Problem details => Only a number is wanted here: how many lines in the entries below contain the word "Santa".

(Collected data)
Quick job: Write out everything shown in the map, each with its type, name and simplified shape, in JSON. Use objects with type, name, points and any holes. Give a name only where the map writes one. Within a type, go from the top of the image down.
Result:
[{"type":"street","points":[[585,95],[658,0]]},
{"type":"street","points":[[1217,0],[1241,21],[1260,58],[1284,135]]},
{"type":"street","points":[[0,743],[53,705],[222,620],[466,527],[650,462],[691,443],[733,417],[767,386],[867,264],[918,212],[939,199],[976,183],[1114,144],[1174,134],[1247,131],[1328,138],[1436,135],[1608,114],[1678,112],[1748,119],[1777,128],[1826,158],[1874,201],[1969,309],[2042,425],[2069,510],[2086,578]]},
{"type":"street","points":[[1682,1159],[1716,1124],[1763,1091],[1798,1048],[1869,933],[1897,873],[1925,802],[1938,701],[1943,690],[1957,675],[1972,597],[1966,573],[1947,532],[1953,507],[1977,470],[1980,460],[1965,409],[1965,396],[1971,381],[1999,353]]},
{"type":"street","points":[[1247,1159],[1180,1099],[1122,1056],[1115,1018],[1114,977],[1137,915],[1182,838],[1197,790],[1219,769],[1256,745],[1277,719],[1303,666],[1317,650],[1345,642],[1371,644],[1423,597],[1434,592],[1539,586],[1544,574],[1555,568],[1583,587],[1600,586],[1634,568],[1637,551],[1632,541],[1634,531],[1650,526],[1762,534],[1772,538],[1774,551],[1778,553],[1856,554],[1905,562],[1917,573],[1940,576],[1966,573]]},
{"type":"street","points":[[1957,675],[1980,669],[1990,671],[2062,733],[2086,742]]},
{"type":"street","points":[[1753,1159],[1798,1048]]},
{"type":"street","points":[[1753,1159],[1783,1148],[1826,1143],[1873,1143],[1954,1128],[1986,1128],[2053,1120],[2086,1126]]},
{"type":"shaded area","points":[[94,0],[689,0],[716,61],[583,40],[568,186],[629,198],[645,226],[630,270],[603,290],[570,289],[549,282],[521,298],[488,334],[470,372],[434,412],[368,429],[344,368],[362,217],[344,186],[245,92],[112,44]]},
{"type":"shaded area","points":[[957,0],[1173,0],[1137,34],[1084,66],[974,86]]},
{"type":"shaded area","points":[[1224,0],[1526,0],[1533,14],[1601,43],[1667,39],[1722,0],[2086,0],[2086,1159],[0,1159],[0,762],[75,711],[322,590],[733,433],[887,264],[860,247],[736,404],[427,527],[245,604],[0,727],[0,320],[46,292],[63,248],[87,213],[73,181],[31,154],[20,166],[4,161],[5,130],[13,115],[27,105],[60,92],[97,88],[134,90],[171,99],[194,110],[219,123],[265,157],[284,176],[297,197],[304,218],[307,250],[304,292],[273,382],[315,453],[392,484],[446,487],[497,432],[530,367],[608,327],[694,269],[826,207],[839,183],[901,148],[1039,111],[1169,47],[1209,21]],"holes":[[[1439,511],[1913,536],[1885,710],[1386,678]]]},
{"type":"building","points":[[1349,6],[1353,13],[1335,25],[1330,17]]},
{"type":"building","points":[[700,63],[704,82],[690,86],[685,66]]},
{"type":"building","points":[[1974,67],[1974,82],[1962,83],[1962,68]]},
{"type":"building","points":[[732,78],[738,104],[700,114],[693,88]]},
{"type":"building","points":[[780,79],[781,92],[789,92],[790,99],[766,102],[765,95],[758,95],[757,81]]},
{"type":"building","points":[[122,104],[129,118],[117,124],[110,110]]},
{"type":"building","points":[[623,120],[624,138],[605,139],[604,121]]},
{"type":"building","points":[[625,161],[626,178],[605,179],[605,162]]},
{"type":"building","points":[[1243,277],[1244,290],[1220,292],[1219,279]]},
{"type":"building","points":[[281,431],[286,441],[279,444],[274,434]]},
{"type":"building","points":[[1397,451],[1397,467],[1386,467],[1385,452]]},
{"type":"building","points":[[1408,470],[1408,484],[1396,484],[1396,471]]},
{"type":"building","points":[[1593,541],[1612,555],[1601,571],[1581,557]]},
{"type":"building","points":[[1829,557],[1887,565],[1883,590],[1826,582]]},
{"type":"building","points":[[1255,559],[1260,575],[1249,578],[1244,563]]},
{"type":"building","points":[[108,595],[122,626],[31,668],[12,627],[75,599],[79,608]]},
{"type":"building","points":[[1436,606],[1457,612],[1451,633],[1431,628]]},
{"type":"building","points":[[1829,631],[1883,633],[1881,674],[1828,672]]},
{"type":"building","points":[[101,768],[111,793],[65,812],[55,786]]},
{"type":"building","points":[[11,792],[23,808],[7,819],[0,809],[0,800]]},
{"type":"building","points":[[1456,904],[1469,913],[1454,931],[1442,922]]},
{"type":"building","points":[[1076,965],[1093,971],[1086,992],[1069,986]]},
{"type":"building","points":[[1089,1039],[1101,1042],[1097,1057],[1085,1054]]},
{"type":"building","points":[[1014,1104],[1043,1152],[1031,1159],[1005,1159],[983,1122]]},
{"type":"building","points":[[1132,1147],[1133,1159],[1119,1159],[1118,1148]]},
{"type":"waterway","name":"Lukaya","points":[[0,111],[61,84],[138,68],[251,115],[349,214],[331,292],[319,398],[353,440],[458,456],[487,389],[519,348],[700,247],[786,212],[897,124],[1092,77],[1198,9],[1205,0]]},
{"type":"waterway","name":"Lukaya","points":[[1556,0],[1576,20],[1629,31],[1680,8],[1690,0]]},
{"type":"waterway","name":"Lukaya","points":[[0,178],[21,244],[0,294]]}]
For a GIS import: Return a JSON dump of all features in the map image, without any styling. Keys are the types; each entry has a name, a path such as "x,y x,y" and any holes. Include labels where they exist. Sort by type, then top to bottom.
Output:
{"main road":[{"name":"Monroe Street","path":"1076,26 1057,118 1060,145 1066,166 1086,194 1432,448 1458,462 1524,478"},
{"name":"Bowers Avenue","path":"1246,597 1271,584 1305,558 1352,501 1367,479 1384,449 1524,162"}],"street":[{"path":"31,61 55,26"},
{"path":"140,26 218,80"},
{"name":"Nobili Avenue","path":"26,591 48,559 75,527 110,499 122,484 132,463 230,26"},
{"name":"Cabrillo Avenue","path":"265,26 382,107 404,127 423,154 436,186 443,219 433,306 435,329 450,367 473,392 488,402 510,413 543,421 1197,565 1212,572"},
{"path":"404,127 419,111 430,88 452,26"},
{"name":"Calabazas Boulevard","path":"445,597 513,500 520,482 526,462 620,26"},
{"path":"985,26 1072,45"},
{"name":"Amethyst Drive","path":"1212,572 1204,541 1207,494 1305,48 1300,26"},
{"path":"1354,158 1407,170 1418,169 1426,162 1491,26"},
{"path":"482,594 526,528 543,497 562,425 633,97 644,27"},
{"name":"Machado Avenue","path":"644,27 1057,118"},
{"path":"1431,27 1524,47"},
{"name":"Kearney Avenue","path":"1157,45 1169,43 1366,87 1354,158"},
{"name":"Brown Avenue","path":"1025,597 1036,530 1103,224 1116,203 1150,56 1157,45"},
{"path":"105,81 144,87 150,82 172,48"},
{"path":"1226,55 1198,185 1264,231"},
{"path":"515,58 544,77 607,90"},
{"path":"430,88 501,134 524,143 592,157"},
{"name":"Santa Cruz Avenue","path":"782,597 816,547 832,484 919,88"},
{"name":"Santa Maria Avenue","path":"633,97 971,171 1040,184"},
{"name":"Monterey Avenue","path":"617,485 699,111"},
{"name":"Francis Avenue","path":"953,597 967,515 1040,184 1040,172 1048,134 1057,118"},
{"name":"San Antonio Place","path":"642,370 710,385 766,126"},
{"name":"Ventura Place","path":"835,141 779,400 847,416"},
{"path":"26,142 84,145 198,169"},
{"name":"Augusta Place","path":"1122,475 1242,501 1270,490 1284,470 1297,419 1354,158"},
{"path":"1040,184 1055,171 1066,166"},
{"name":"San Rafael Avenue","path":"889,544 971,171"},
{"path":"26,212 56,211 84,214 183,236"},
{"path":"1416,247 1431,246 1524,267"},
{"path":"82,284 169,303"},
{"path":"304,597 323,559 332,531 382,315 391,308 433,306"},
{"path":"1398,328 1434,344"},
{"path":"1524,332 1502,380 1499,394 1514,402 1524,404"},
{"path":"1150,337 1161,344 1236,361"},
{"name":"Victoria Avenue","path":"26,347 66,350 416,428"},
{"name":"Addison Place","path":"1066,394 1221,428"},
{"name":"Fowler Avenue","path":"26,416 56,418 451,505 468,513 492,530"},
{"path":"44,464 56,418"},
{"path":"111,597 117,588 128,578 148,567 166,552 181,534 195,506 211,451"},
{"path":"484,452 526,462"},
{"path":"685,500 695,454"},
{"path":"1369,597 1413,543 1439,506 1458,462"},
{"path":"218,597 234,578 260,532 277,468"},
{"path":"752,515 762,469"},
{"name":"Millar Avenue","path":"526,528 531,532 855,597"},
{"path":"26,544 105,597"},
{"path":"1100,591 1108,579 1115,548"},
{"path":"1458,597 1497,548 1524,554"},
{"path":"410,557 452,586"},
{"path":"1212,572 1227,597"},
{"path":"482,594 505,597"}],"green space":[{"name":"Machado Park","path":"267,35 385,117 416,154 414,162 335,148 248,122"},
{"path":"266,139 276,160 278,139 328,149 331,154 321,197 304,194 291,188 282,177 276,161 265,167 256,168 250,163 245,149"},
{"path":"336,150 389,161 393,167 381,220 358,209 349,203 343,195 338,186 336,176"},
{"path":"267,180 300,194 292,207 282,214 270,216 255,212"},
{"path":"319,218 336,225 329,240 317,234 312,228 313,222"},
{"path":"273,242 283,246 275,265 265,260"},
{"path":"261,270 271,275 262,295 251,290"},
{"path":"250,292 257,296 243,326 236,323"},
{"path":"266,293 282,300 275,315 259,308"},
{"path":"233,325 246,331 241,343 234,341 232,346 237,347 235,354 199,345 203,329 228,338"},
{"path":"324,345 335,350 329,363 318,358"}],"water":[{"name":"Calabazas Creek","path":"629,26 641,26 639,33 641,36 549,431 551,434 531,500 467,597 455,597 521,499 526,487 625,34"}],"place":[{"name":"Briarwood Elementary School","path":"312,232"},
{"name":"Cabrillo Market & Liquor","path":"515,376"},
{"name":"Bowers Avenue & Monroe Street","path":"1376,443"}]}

Written solution => 2